第二天,季云暮在兵部衙门当值正看着从大理寺抄来的卷宗,这时一个小黄门进来送折子,季云暮连忙将卷宗盖上。
小黄门将送来的折子放在书案上后就退了出去,和衙门外的小黄门说了两句话便要出去。
“去哪儿?”季云暮将他们两个喊住。
“奴才偷懒,该打。”
两个人吓了一跳,连忙请罪。
“去哪儿凑热闹?”
其中一个小声说:“大人,户部闹开了。”
季云暮也好奇,说:“怎么就闹开了?”
“曹尚书奉命筹办今年中秋的夜宴,想从户部的账里支钱,恰巧有个新来的在户部当差,死活不肯批这个账。”
“他们闹他们的,别瞎去凑热闹,进去把书案上写好的折子送到中书。”
两个太监相互无奈地看了一眼后只好去办,临走的时候其中一个小声说:“让你动静小点了...”
季云暮看两个太监走了,随手抄起份折子往户部的方向走。
刚到户部衙门外,就一堆太监宫女围着门口堵的水泄不通。
管事的看季云暮来了,连忙将闲散人赶走,说:“散了散了,一个个都没事了吗?”
又笑着脸面对季云暮,说:“大人有事吗?”
季云暮递过去道折子,说:“今年秋天京西大营的军饷折子,我送来让曹尚书批了。”
“大人怎么还亲自过来一趟。”
管事的收了折子就要走,季云暮将人拉住,说:“刚才这是?”
“哦,有个新来的不懂事,孙大人已经教育好了。”
季云暮看问不出来什么就要走,一转身就看见文长明在不远处张望着。
“你来凑什么热闹?”
文长明被突然跳出来的季云暮吓了一跳,说:“什么凑热闹,你以为天底下都和你一样闲?”
“那你来户部衙门做什么?”
“我来...”文长明确实是来看热闹的,又想不出来正经理由,说:“你来做什么?”
季云暮一脸无辜相,说:“我来送京西大营军饷的折子啊,莫不是文大人在的弘文馆也和户部有账目往来?”
“你...”
文长明无话可说,转身就要回去了。季云暮又变了张讨好的脸拉住他,说:“好好好,我也是来凑热闹的。”
“手拿开,有话就说。”
季云暮跟上文长明,说:“前段时间我看你好像对李文英的案子很关心,你是有什么想法吗?”
“我能有什么想法?替天下人拿刀冲进他们家里砍了他?”
“啧,谁说这个了。”季云暮看四周无人,说:“自古以来像李文英那样专权擅断的臣子或死或流,运气好些的遣返原籍,你不觉得李文英终生被囚在李府有些奇怪吗?”

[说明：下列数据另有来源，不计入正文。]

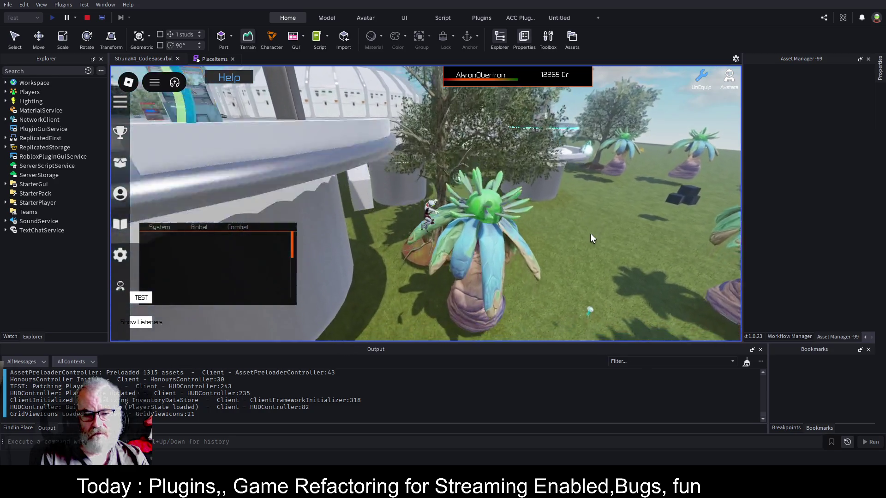
{"action": "key", "text": "w"}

文长明还是装作不知,说:“我又不是刑部的郎官,以前念书的时候刑名这部分你记住的可比我多,怎么反问我来了?”
“你别装糊涂,你心里绝对有想法没对我说,你别以为你家文老大人不在京城就没人能猜得出你的心思。”
文长明的脚步停了下来,转身将手放在季云暮的肩膀上,给他理了理官服,说:“还有心情看我的心思呢,我可听说令堂已经开始给你张罗婚嫁了,你还是先处理好自己那摊子事儿吧。”
文长明即刻就走了,心想:他怎么知道的...
季云暮在原地愣住了,回过神来赶紧追过去,说:“这正说着你的事儿呢,你做什么扯到我身上?”
等到下午离宫回家,季云暮坐上马车后隔着帘子问车夫,说:“我问你,两个要好的人之间能有什么事瞒着对方?”
车夫赶着车,说:“公子这话说的不清不楚,也不告诉小的这两个人是什么身份,什么关系。”
“你只管说就是了。”
车夫说:“公子,能瞒着对方的事情多了去了,说句不中听的,就算是天底下最紧密的夫妻之间,也是有许多不方便言说的东西。”
季云暮若有所思,车夫看季云暮不说话了,又说:“若是想知道什么事情瞒着自己,公子不如自己去问,自己去查。”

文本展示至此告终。